*TASK TO CARRY OUT:* Search the listing below for lines that hold the word "kleuren", and report only how many there are.

*GIVEN DATA:*
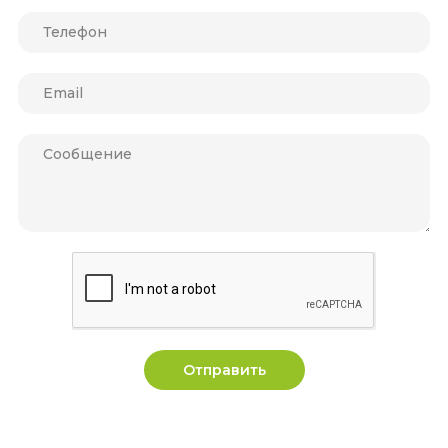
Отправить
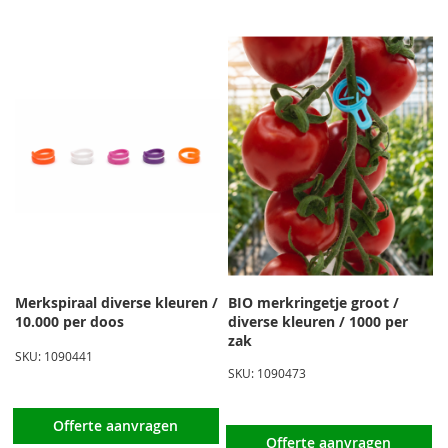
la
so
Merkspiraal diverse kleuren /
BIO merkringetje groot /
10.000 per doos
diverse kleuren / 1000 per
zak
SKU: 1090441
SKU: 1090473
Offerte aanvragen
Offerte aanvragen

---

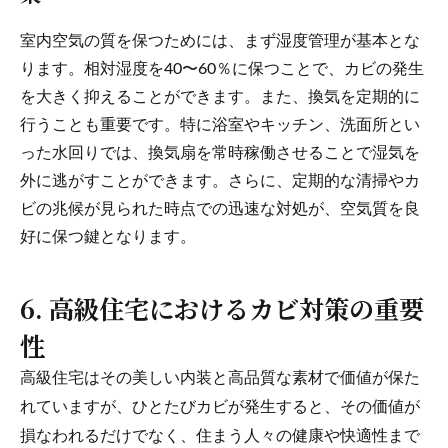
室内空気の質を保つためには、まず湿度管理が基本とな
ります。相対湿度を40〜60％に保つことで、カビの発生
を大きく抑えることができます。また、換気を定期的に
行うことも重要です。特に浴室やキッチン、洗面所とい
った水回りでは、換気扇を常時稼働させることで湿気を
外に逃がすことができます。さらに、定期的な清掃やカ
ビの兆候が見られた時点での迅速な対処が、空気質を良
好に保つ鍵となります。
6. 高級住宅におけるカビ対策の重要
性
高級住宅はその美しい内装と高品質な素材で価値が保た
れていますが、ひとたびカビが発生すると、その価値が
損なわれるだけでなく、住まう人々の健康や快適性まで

*TASK RESULT:* 2